You know that burnt-electronics smell, like an overheated router gasping for mercy in a broom closet? That is the aroma of a weekend getting sacrificed to a blinking server rack. And it is back, because email is still the front door to the whole house. The burglars know it, and they love it.
CISA just put Roundcube on the bullseye
This is not a pretend panic. Two Roundcube Webmail flaws, CVE-2025-49113 and CVE-2025-68461, are now in CISA’s Known Exploited Vulnerabilities ecosystem. Translation into F-150 language: when it hits KEV, it is not a polite suggestion. It is the red flare that says people are getting popped.
Per KEV metadata reflected in NIST’s National Vulnerability Database, federal agencies have a remediation due date of March 13, 2026. That is a deadline with teeth, not a “nice-to-have.”
What the two bugs mean
- CVE-2025-49113: the nasty one. Under certain conditions, it can lead to remote code execution in unpatched Roundcube setups. It was patched on June 1, 2025, which means folks had time to do the simplest job in tech: update the software.

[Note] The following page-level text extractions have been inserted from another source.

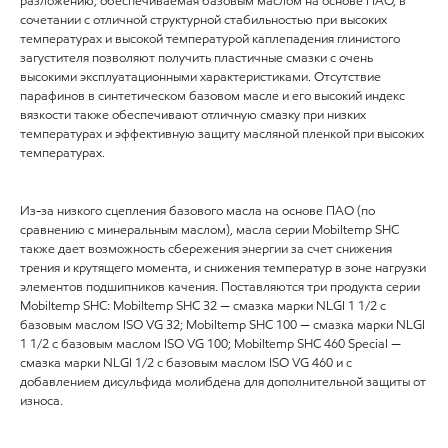
разложению, обеспечиваемая базовым маслом на основе ПАО, в
сочетании с отличной структурной стабильностью при высоких
температурах и высокой температурой каплепадения глинистого
загустителя позволяют получить пластичные смазки с очень
высокими эксплуатационными характеристиками. Отсутствие
парафинов в синтетическом базовом масле и его высокий индекс
вязкости также обеспечивают отличную смазку при низких
температурах и эффективную защиту масляной пленкой при высоких
температурах.
Из-за низкого сцепления базового масла на основе ПАО (по
сравнению с минеральным маслом), масла серии Mobiltemp SHC
также дает возможность сбережения энергии за счет снижения
трения и крутящего момента, и снижения температур в зоне нагрузки
элементов подшипников качения. Поставляются три продукта серии
Mobiltemp SHC: Mobiltemp SHC 32 — смазка марки NLGI 1 1/2 с
базовым маслом ISO VG 32; Mobiltemp SHC 100 — смазка марки NLGI
1 1/2 с базовым маслом ISO VG 100; Mobiltemp SHC 460 Special —
смазка марки NLGI 1/2 с базовым маслом ISO VG 460 и с
добавлением дисульфида молибдена для дополнительной защиты от
износа.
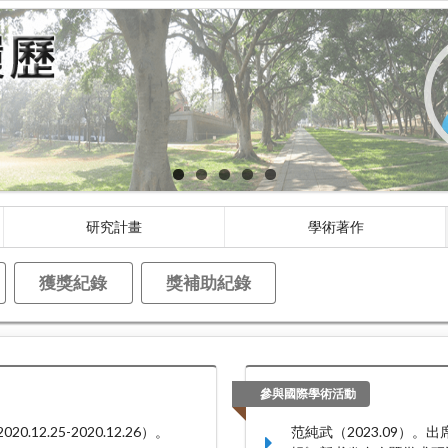
研究計畫
學術著作
獲獎紀錄
獎補助紀錄
參與國際學術活動
.25-2020.12.26）。
范純武（2023.09）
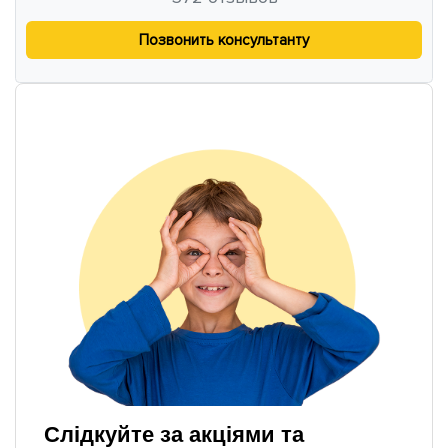
Позвонить консультанту
Слідкуйте за акціями та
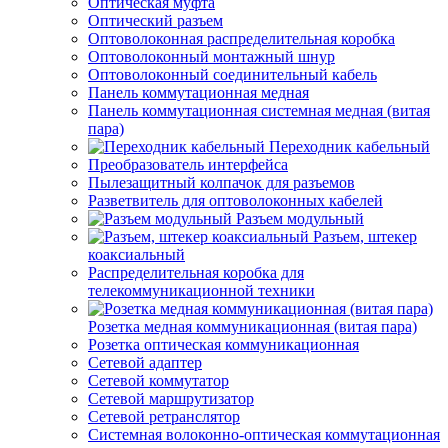
Оптическая муфта
Оптический разъем
Оптоволоконная распределительная коробка
Оптоволоконный монтажный шнур
Оптоволоконный соединительный кабель
Панель коммутационная медная
Панель коммутационная системная медная (витая
пара)
Переходник кабельный
Преобразователь интерфейса
Пылезащитный колпачок для разъемов
Разветвитель для оптоволоконных кабелей
Разъем модульный
Разъем, штекер
коаксиальный
Распределительная коробка для
телекоммуникационной техники
Розетка медная коммуникационная (витая пара)
Розетка оптическая коммуникационная
Сетевой адаптер
Сетевой коммутатор
Сетевой маршрутизатор
Сетевой ретранслятор
Системная волоконно-оптическая коммутационная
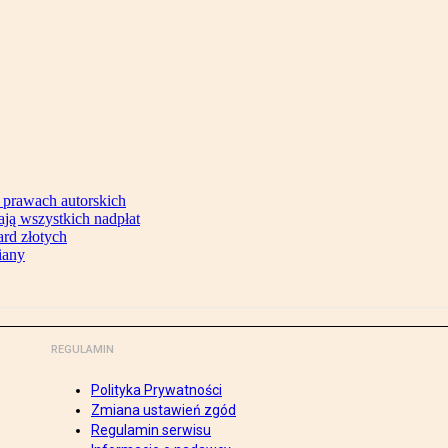
 prawach autorskich
ją wszystkich nadpłat
ard złotych
iany
REGULAMIN
Polityka Prywatności
Zmiana ustawień zgód
Regulamin serwisu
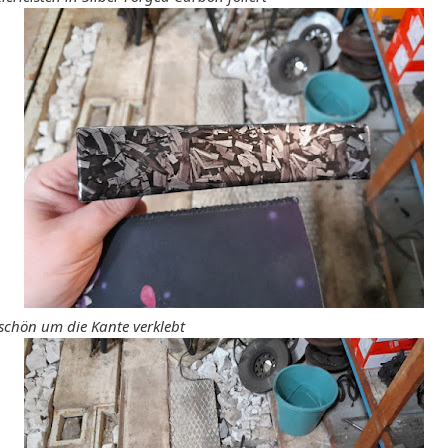
 schön um die Kante verklebt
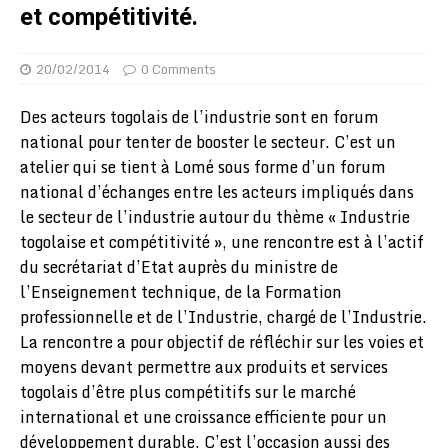
et compétitivité.
20/02/2014
0 Comments
Des acteurs togolais de l’industrie sont en forum
national pour tenter de booster le secteur. C’est un
atelier qui se tient à Lomé sous forme d’un forum
national d’échanges entre les acteurs impliqués dans
le secteur de l’industrie autour du thème « Industrie
togolaise et compétitivité », une rencontre est à l’actif
du secrétariat d’Etat auprès du ministre de
l’Enseignement technique, de la Formation
professionnelle et de l’Industrie, chargé de l’Industrie.
La rencontre a pour objectif de réfléchir sur les voies et
moyens devant permettre aux produits et services
togolais d’être plus compétitifs sur le marché
international et une croissance efficiente pour un
développement durable. C’est l’occasion aussi des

- CVE-2025-68461: a cross-site scripting problem tied to the
animatetag in an SVG document. Roundcube shipped fixes in December 2025 via security updates 1.6.12 and 1.5.12.
The real vulnerability: “later”
Here is where the grease starts popping. Patch Tuesday comes. A ticket gets created. Then come the sacred rituals: maintenance windows, change boards, risk assessments, and the words that should be illegal in an IT department: “we will circle back.” While the suits are circling, the bad guys are sprinting.
What to do instead of scheduling another meeting
Email is resets, MFA prompts, invoices, HR, payroll, and keys to everything duct-taped to the internet. So if you run Roundcube anywhere in your orbit, the correct response is simple:
- Patch the webmail and confirm the version.
- Verify what changed and that fixes actually landed.
- Hunt for signs of compromise and review logs.
- Rotate credentials if you have any reason to suspect compromise.
- Reduce exposure. If you do not know what you are running, that is not a mystery, it is negligence.
Stop treating cybersecurity like a quarterly training video. Treat it like changing the oil. Skip it long enough, and you do not get a gentle warning. You get a blown engine on the highway, and everybody behind you pays the price.